Your task: Retype the records below exactly as they stand, but with no images.

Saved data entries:
########################################

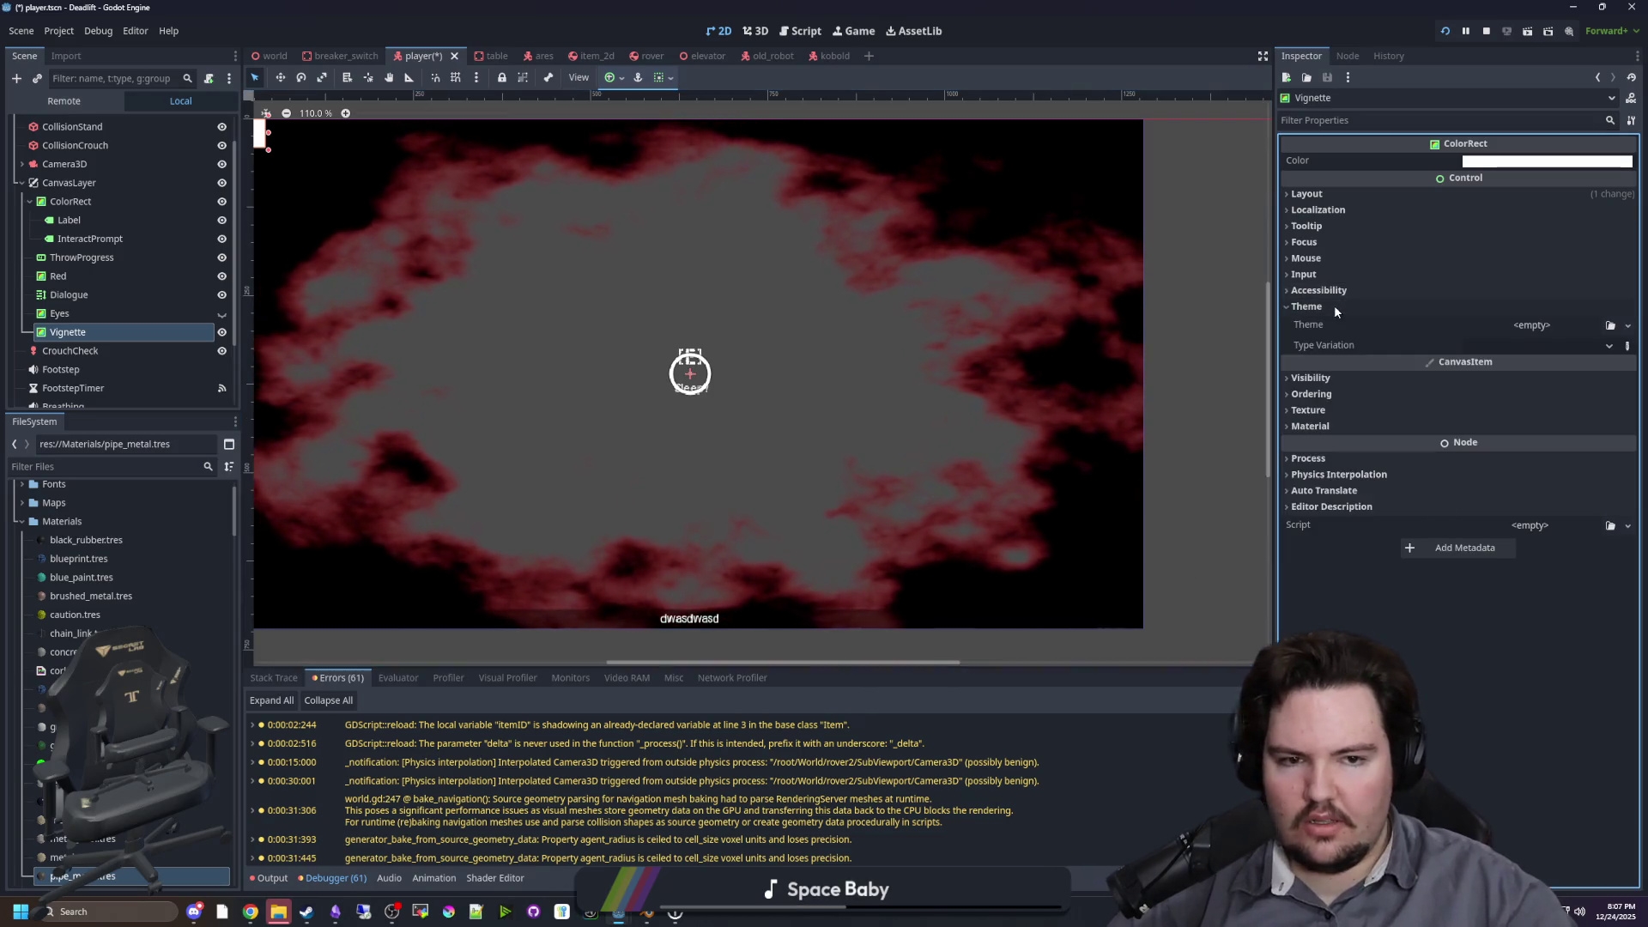
left_click(1330, 302)
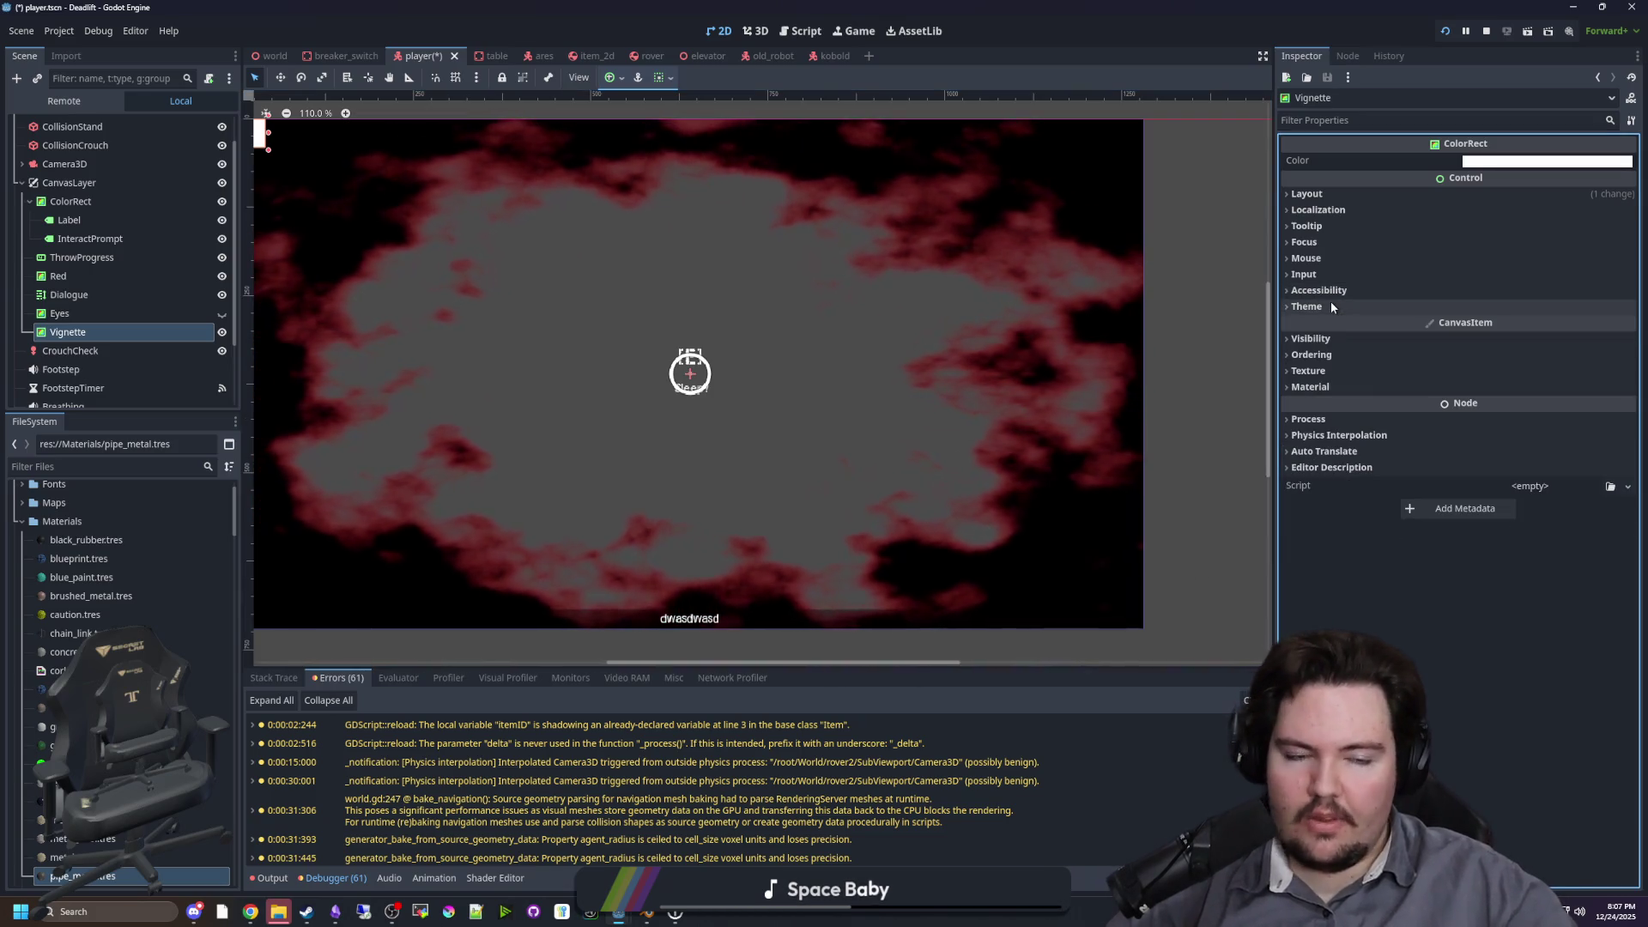
left_click(1495, 387)
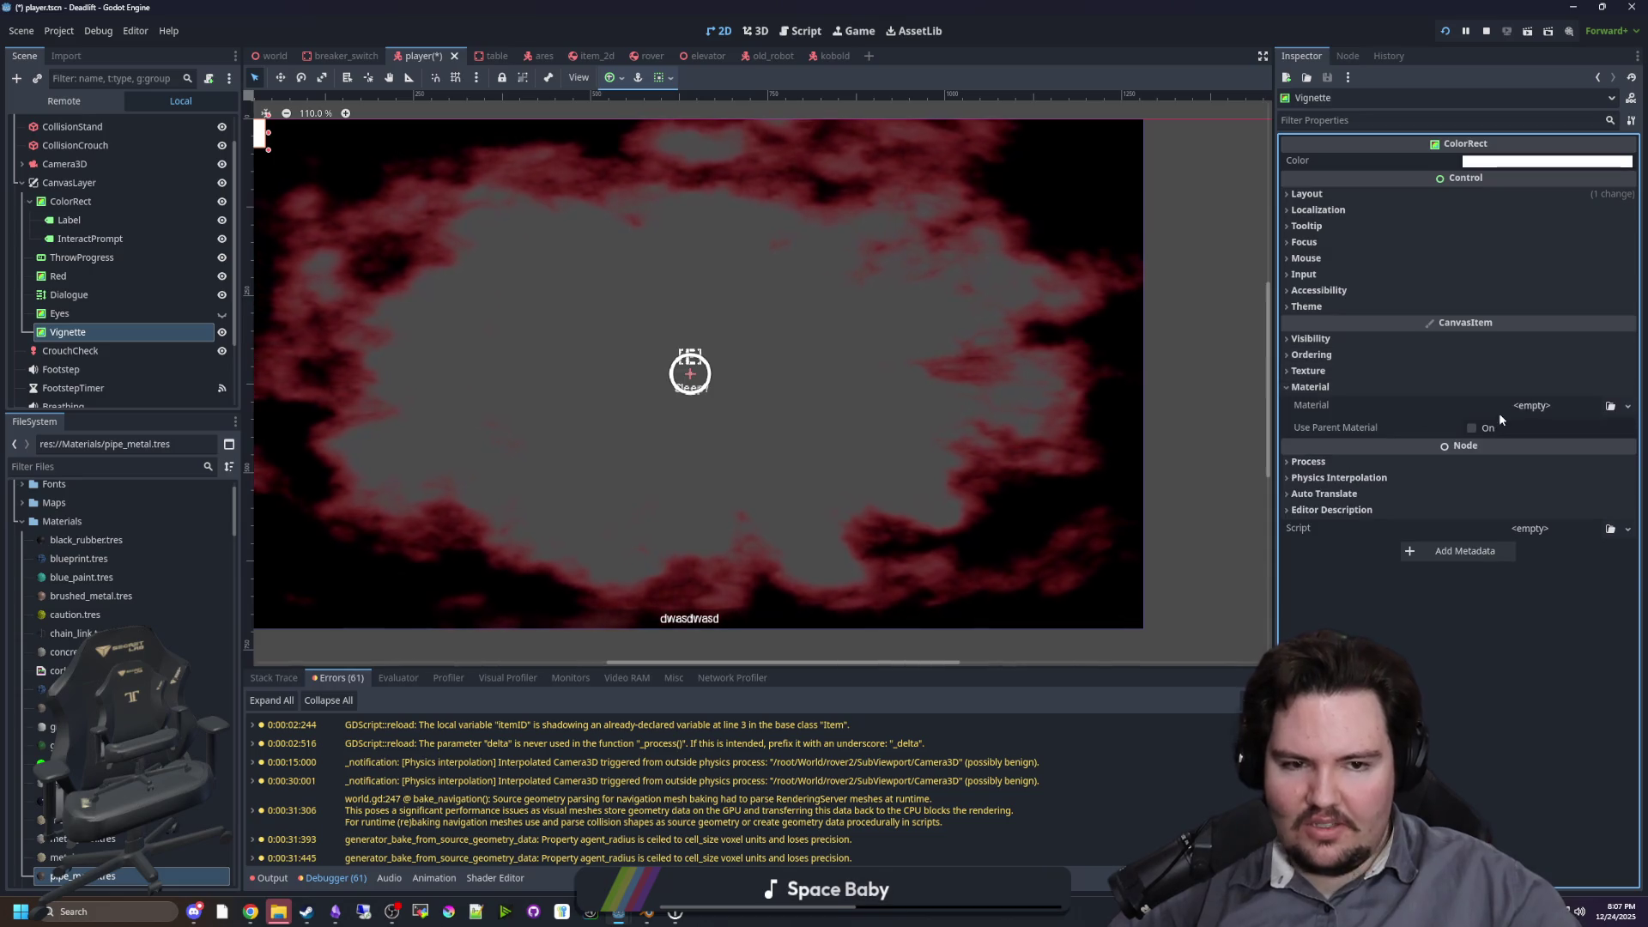
left_click(1627, 405)
left_click(1567, 456)
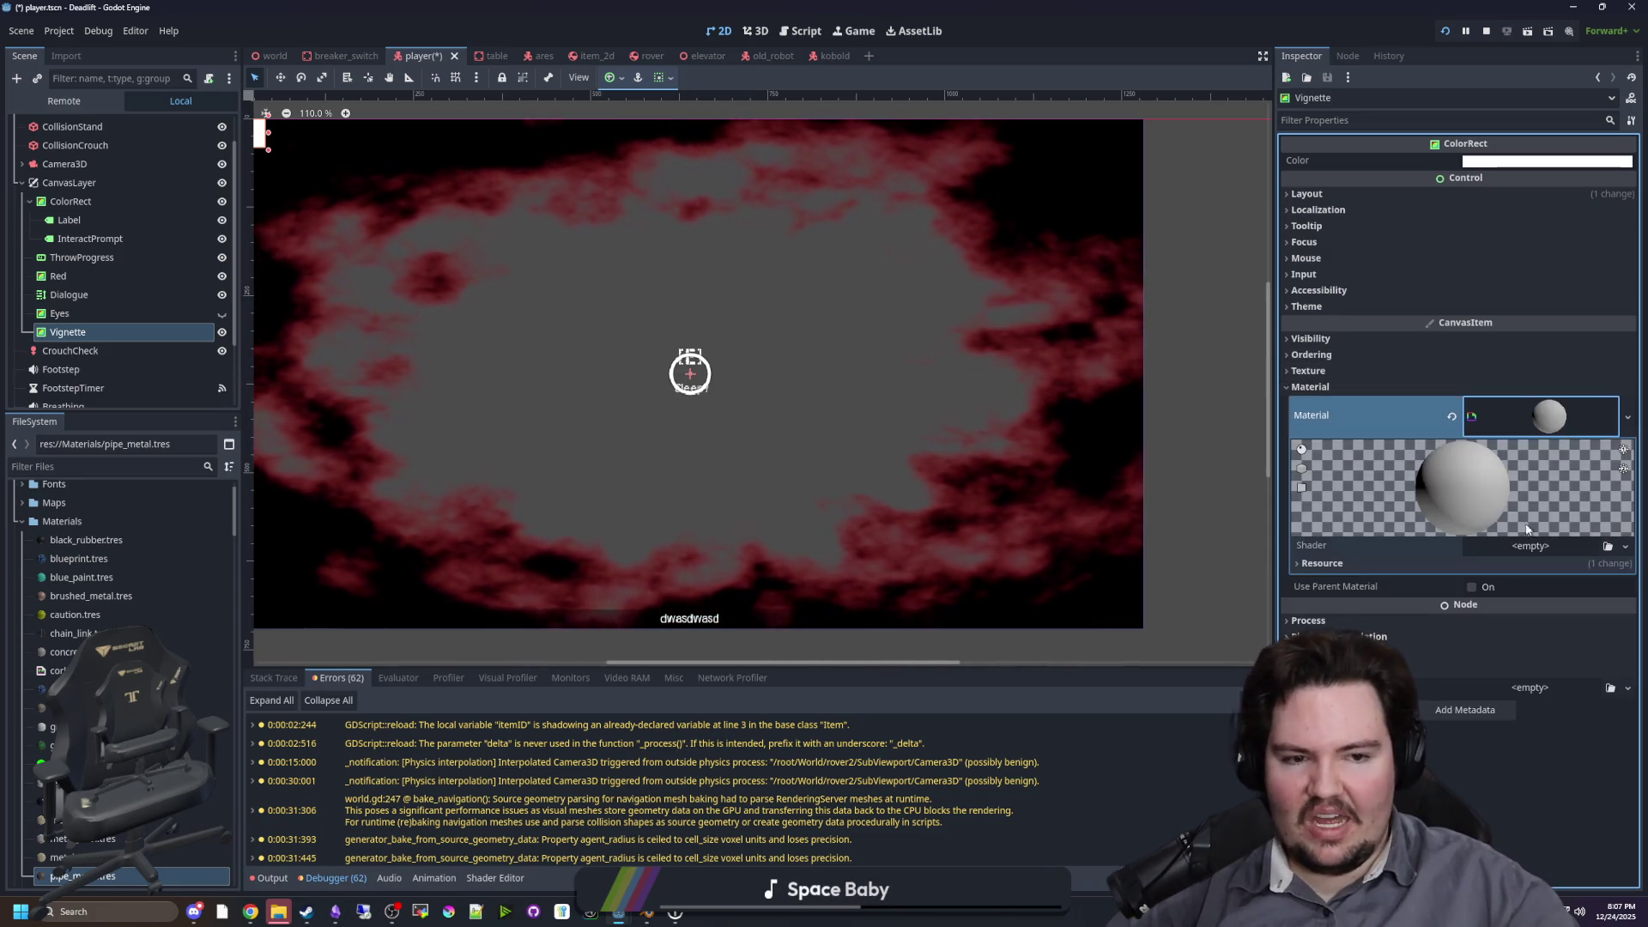
Step: Create a new shader file res://Scenes/dark_vignette.gdshader for the material
left_click(1530, 546)
left_click(1386, 573)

########################################

Exercise answer:
left_click(1330, 302)
left_click(1495, 387)
left_click(1627, 405)
left_click(1567, 456)
Step: Create a new shader file res://Scenes/dark_vignette.gdshader for the material
left_click(1530, 546)
left_click(1386, 573)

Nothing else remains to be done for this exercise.